We can quibble about what the optimal sporting criteria may be or whether it should be the same for the pros as the age groupers who qualified (e.g. what does it mean that an M30 qualified when all the top athletes are in the MPro division?), but at least the M30 and the MPro share the same path - they were faster than others at a race, however you want to define categories, handicaps, or coefficients.

The others are in due to factors other than beating others at a competition. We can call it a WC, and that means different things whether its a pro WC or a master’s WC, or even the hybrid we have - but there are also people there who are competing because they met some other criteria.

Obviously I’m not saying one is easier or harder (If I qualify, getting my ticket will have been easier than the one-legged guy with cancer) - just that if we’re calling it a WC, there are those who fall outside what most would consider a WC-type entry (even considering the broadest definition). Even the Legacy program falls under this - I don’t think there’s other Masters WCs that permit entries based on longevity in the sport vs performance based metrics.

Likely correct, and we as a sport are ahead of the rest of masters sports and setting an example to be followed, not following…And I just thought of another WC I ran in where it was open to anyone, the 5k masters WC in Carlsbad. And it didnt matter one bit that me and others were running in the high 15’s or low 16’s, the fast guys were still up front doing the pointy end of AG competition.

So in your mind a Special Olympian isnt an Olympian or an Olympic Champion because that athlete wasn’t the fastest in the world if they didnt have fastest time between the comparable Olympic event.

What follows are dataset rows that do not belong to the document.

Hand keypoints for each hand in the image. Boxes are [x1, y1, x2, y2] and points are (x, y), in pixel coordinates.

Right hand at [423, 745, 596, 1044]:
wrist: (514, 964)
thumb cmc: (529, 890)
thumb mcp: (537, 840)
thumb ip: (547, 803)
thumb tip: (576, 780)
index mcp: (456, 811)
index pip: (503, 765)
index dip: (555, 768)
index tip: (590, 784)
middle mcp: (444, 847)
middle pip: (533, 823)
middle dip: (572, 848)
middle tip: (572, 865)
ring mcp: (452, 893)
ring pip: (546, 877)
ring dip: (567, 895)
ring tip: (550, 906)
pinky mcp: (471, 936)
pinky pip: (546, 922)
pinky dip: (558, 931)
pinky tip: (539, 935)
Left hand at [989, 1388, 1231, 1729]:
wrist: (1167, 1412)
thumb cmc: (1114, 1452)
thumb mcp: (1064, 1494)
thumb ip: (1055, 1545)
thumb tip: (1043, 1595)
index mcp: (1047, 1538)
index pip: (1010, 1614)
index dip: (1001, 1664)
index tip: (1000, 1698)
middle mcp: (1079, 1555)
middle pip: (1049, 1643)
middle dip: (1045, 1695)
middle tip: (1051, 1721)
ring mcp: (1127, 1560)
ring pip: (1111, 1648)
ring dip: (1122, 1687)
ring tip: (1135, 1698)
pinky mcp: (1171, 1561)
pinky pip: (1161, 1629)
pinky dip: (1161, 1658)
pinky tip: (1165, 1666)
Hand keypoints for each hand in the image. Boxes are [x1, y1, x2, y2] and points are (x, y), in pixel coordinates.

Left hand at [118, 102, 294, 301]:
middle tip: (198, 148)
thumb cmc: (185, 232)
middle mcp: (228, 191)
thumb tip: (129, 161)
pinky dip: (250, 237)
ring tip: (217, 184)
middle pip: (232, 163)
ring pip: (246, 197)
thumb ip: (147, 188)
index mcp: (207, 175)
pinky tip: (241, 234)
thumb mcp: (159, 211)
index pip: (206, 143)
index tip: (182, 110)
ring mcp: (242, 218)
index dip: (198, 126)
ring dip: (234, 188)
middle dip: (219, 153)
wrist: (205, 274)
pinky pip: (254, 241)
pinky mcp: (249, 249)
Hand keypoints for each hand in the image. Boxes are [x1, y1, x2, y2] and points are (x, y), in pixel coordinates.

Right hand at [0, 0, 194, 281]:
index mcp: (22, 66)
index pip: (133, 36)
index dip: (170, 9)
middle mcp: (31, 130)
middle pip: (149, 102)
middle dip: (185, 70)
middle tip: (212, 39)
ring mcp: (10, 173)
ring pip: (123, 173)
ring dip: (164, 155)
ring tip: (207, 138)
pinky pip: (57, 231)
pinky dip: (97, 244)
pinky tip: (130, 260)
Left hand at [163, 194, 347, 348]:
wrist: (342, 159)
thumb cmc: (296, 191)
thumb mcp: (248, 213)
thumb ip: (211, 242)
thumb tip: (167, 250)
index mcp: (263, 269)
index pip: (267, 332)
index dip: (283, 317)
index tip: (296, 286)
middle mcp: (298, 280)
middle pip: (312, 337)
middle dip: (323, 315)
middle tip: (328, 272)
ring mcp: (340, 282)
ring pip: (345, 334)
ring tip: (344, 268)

XTerra also offers legacy slots (similar to IM) to their World Championships
Boston while not a WC is the premier qualifying race for Marathon the Quarter Century Club
Comrads has the Green Number Club
Many premier ultras have a stones style system including Western States, Hardrock and UTMB

Heck even the Olympics at the end of the day are somewhat of a participation award for some athletes. There are caps on how many athletes are allowed to compete in an event so often some of the best in the world are excluded (GB and German Tri are great examples). There are athletes who make it in simply bc they were the best of the worst or they were the only athlete in their country who was kind of sort of worthy of being an Olympian. At the end of they day they compete and are still Olympians without any asterisk.